Maybe this will be a battle, maybe not. As so often, the commandline is leading the way forward, and welcoming the GUI to follow suit ;-)
It is certainly useful to be able to use mid:
and cid:
references in
chat sessions, to refer back to a previously exchanged email attachment.
If you are building a tool that handles email messages, you should
consider offering a clickable mid:
URI to access the message body and
any attachments.
Operating systems and browsers generally support new URI schemes with a registry, and applications can be setup to register against those. It is easily imaginable that desktop versions of midget are created to handle such downloads.

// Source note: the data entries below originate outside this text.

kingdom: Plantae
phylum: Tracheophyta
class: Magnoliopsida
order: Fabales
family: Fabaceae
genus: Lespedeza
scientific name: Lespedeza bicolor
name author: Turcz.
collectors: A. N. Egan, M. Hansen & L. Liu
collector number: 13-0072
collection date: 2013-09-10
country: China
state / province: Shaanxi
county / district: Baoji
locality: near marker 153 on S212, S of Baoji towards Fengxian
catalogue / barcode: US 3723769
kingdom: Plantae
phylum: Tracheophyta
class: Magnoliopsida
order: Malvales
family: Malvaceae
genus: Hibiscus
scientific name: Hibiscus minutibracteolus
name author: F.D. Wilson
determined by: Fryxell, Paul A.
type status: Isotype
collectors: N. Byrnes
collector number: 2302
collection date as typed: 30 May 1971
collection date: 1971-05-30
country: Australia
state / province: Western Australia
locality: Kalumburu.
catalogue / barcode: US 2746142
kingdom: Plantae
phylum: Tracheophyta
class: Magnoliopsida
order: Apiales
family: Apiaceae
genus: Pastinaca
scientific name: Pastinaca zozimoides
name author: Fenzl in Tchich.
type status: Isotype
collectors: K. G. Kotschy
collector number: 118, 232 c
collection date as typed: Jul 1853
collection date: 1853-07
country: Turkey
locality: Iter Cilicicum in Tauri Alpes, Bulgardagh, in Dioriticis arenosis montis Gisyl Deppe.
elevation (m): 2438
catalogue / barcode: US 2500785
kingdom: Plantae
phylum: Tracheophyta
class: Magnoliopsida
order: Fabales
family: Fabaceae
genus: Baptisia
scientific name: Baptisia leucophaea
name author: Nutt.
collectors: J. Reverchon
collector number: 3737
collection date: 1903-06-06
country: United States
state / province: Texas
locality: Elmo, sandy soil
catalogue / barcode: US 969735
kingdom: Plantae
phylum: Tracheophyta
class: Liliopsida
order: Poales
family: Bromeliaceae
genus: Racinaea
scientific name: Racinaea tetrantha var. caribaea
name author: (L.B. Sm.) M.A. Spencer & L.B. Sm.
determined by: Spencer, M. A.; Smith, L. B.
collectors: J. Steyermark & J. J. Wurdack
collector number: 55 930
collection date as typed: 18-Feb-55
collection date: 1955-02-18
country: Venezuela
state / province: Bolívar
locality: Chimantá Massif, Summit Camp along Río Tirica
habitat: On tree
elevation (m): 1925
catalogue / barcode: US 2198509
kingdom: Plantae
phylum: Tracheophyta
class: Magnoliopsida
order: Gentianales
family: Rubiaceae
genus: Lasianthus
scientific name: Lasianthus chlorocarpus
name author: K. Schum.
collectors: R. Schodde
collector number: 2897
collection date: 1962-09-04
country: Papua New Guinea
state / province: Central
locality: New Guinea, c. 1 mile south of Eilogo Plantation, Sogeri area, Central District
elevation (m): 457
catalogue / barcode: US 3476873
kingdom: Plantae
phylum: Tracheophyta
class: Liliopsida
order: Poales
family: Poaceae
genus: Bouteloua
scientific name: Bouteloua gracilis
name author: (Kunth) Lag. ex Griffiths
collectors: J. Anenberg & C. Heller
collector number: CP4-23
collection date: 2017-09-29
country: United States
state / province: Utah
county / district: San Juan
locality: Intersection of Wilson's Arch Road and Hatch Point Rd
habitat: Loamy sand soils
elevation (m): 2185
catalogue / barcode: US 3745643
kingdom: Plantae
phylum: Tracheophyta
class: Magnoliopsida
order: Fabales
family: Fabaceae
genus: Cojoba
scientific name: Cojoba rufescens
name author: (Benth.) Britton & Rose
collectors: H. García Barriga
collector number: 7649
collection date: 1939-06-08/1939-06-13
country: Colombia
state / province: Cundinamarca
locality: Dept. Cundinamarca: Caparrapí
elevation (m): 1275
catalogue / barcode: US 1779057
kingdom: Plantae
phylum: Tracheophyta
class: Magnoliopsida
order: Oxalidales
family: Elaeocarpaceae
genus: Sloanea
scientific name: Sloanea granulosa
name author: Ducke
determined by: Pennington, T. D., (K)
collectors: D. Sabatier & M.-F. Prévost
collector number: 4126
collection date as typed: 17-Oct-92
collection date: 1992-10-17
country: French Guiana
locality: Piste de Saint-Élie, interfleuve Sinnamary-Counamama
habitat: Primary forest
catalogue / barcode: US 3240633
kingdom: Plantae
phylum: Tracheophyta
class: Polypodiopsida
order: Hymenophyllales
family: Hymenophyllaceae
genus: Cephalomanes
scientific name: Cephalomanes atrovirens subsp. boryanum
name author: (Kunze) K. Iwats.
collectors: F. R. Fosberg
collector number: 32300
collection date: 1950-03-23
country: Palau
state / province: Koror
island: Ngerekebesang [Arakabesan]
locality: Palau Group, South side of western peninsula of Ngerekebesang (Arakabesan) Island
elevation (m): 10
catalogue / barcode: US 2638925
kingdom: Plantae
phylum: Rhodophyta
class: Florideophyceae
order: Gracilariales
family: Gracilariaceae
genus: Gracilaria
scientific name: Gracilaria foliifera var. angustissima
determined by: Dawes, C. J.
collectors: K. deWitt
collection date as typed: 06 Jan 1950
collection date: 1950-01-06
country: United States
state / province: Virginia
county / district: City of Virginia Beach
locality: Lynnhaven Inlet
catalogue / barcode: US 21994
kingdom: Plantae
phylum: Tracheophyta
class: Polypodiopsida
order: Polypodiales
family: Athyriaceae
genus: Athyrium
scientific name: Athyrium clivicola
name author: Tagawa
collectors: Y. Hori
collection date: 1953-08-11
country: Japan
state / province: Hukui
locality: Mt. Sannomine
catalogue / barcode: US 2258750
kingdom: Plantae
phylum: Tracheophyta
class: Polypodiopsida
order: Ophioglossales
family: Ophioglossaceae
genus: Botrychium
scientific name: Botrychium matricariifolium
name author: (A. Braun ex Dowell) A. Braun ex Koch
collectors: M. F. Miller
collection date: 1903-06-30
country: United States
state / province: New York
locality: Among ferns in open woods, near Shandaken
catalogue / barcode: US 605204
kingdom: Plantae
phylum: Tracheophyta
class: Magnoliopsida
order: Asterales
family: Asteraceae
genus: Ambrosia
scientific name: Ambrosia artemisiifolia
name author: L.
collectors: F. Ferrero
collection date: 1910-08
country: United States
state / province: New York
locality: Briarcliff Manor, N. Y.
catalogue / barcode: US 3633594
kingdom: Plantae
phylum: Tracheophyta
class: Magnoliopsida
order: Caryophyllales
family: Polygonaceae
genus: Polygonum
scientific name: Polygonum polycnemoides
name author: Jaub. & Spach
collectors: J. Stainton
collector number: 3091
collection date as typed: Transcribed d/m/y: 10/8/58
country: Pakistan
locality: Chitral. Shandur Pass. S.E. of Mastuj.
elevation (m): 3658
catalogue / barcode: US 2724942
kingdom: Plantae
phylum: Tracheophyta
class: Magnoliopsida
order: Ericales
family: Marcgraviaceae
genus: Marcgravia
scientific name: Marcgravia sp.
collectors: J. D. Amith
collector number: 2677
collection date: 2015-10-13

Another advantage of visible mid:
URIs is that they can be copy/pasted
or dragged into shells, chat sessions, and so on. This makes them usable
to crossover to remote locations, where the files can then be used. You
may not want to offer this is the only option, but it certainly is a
useful option to offer to end users.
You should not generate cid:
URIs if you can avoid it. The mid:
format includes the Message-ID
, and that is a bit more work but it
saves a lot of search time when downloading it. This is due to the IMAP
protocol, which has special constructs for matches with header names
such as the Message-ID
, but not for MIME-headers such as Content-ID
.
The latter must therefore be resolved with full-text search, and that is
not open to optimisations like the Message-ID
is.
Read RFC 2392 for details; but in short, you will be removing
angular brackets and applying percent-escaping to the remainder. Be sure
to also escape any slash that occurs in the string. If you are setting
up a mid:
for a message body, then this is all; for an attachment, the
same procedure should be applied to the Content-ID
header and it
should be attached with a separating slash.
Finally, application environments (so, operating systems and browsers) usually are capable of doing something useful with a MIME-type. This is indeed taken into account.